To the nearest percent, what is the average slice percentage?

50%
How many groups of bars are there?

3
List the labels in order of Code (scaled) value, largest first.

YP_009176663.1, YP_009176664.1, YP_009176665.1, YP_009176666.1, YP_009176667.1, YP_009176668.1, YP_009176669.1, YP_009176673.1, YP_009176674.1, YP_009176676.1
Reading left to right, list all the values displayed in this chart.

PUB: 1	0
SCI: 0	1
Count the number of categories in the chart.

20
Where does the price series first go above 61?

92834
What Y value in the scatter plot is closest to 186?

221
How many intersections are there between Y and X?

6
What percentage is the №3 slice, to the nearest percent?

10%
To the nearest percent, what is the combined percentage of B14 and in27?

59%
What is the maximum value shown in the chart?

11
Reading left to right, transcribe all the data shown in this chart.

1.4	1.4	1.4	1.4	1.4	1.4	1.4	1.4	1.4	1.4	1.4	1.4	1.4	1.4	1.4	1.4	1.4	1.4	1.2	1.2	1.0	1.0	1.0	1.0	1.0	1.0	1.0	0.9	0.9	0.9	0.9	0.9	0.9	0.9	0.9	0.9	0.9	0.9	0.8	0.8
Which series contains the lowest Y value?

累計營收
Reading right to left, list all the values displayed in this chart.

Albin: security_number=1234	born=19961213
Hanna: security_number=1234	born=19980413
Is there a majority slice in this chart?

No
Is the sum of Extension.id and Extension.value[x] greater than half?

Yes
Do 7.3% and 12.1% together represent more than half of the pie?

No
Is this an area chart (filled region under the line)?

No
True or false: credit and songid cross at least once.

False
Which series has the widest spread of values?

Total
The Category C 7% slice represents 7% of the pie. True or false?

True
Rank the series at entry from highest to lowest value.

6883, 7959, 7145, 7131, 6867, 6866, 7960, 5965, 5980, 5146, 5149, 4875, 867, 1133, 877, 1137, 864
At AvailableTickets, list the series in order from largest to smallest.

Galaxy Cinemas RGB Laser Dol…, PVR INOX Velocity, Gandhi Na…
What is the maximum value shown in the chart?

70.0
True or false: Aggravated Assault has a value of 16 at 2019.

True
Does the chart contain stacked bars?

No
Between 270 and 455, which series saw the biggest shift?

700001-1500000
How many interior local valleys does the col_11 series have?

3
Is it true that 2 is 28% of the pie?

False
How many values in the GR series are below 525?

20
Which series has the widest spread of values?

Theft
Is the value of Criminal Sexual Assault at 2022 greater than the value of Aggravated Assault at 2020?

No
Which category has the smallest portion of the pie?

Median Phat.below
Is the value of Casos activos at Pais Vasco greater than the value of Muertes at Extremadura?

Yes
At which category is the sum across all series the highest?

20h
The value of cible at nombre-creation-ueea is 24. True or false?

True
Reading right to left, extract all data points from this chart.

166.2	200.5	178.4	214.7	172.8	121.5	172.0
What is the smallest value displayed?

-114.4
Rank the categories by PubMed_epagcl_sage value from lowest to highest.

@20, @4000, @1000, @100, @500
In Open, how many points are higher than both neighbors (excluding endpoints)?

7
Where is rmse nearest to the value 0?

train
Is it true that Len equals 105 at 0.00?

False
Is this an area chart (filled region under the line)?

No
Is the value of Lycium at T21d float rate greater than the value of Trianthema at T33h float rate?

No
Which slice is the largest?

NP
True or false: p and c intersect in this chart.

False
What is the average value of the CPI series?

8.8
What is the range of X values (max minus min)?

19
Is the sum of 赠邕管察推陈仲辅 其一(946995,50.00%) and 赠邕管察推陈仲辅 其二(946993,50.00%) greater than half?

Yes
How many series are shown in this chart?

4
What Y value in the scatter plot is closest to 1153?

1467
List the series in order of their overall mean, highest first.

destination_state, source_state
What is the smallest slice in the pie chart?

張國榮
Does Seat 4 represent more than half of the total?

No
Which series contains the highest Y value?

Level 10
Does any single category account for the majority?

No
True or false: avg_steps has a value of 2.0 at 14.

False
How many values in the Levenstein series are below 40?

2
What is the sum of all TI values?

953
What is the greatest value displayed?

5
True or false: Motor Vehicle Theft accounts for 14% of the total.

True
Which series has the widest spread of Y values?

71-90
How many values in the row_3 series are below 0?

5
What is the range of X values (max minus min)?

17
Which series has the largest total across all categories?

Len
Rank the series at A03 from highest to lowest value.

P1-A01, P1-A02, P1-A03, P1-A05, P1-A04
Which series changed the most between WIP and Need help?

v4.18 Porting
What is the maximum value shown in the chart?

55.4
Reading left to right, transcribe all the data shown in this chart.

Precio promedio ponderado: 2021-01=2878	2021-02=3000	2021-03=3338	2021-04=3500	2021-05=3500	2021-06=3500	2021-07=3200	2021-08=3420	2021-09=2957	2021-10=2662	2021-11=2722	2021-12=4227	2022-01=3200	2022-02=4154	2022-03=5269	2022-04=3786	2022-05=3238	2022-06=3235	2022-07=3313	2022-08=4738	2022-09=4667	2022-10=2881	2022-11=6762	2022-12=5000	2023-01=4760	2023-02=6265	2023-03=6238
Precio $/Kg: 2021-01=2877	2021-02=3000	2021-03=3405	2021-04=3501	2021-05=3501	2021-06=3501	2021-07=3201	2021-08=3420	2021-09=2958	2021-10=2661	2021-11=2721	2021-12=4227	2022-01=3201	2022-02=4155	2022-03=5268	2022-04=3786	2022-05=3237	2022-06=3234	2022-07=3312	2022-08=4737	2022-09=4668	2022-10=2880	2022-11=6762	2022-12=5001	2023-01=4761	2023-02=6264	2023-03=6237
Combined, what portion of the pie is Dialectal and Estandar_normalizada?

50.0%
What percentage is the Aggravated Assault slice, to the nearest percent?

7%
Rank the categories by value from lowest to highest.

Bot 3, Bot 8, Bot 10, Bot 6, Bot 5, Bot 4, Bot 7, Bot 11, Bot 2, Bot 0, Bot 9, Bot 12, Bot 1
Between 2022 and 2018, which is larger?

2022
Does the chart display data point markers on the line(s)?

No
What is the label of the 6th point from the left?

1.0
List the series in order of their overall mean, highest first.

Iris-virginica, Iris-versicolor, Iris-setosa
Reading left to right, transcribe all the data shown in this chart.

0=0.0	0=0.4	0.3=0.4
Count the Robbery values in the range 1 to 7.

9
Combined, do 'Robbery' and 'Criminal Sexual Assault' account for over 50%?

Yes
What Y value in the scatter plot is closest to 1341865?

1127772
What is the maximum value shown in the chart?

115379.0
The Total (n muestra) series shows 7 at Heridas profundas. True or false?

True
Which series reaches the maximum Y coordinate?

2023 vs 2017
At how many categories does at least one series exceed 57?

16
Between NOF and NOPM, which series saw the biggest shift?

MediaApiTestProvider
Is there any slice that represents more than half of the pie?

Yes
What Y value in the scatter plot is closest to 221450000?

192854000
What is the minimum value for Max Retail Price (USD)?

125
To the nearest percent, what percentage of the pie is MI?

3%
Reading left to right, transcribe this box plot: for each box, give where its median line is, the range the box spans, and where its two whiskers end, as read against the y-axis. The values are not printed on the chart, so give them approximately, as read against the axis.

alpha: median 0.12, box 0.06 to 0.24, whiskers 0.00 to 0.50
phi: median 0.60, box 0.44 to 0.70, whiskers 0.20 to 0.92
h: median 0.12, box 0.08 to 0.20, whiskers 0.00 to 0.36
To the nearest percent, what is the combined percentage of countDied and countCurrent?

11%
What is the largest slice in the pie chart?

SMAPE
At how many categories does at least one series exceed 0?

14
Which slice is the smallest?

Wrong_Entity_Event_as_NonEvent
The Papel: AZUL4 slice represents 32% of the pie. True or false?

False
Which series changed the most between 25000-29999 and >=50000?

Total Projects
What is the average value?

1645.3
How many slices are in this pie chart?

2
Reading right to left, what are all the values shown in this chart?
☆ ☆ ☆ ☆ ☆ ☆ ☆
#### EXERCISE
Write out the records again without any changes, covering everything from the line containing "Galaxy Cinemas RGB" down to the line containing "Is the value of Casos", with both of those lines included.

#### YOUR RESPONSE
Galaxy Cinemas RGB Laser Dol…, PVR INOX Velocity, Gandhi Na…
What is the maximum value shown in the chart?

70.0
True or false: Aggravated Assault has a value of 16 at 2019.

True
Does the chart contain stacked bars?

No
Between 270 and 455, which series saw the biggest shift?

700001-1500000
How many interior local valleys does the col_11 series have?

3
Is it true that 2 is 28% of the pie?

False
How many values in the GR series are below 525?

20
Which series has the widest spread of values?

Theft
Is the value of Criminal Sexual Assault at 2022 greater than the value of Aggravated Assault at 2020?

No
Which category has the smallest portion of the pie?

Median Phat.below
Is the value of Casos activos at Pais Vasco greater than the value of Muertes at Extremadura?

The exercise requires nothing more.